Friday, November 6, 2015
Scientists develop model that predicts drug side effects in different patients
Senior Author Bernhard Palsson and his team at the University of San Diego published their work in the journal Cell Systems. Some people will experience side effects from drugs while others do not. This model looks to find a way to predict the drug's side effects before the public is exposed to it. The model is based on the fact that different people have different variations of the same gene. These variations determine how one metabolize a particular drug. The model will use the genotype of an individuals along with information about their individual metabolism to stimulate how a particular type of cell would react to a certain drug.
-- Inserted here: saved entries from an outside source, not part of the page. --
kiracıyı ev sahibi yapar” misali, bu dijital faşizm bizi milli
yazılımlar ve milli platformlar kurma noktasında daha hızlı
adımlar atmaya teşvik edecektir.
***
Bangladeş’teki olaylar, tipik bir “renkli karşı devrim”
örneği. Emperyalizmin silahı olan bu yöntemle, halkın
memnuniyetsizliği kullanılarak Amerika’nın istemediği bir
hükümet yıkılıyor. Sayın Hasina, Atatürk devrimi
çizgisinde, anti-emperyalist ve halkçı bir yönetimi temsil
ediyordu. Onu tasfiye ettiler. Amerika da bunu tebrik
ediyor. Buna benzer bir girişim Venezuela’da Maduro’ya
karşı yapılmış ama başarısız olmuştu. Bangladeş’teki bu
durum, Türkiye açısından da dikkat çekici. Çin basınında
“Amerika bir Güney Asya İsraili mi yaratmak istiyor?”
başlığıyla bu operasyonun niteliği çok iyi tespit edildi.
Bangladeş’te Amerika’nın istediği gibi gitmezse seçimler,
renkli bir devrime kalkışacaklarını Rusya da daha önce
Professor Palsson explains that the team chose to model red blood cells because of the simplicity of them. They created "whole-cell kinetic models" of red blood cells for each of 24 healthy individuals based on their personal data. The kinetic model takes into account the rates of reactions and changing levels of the products of the reactions. The team found after looking at metabolites, that "personalized kinetic rate constants rather than metabolite levels, better represent the genotype."The team is using this model to identify specific regions of the red blood cells that are responsible for ribavirin-induced anemia which occurs in 8-10% of patients. The team also believes they may be able to determine how the patient's reaction changes over time. For the future, the team looks to build their model for much larger groups. They concluded their model is leading towards one day precisely treating a patient based on their genetic makeup.
I found this article very interesting because I am looking to become a physician's assistant. I have shadowed physician's assistants before and one major concern of theirs is side effects of drugs. Some data bases in hospitals have the feature of determining if drugs will give side effects if used together but if they were also able to determine if a person would get side effects from just that drug itself then medicine will be revolutionized. Prescribing medicine will become a lot easier and physicians will have less problems to deal with.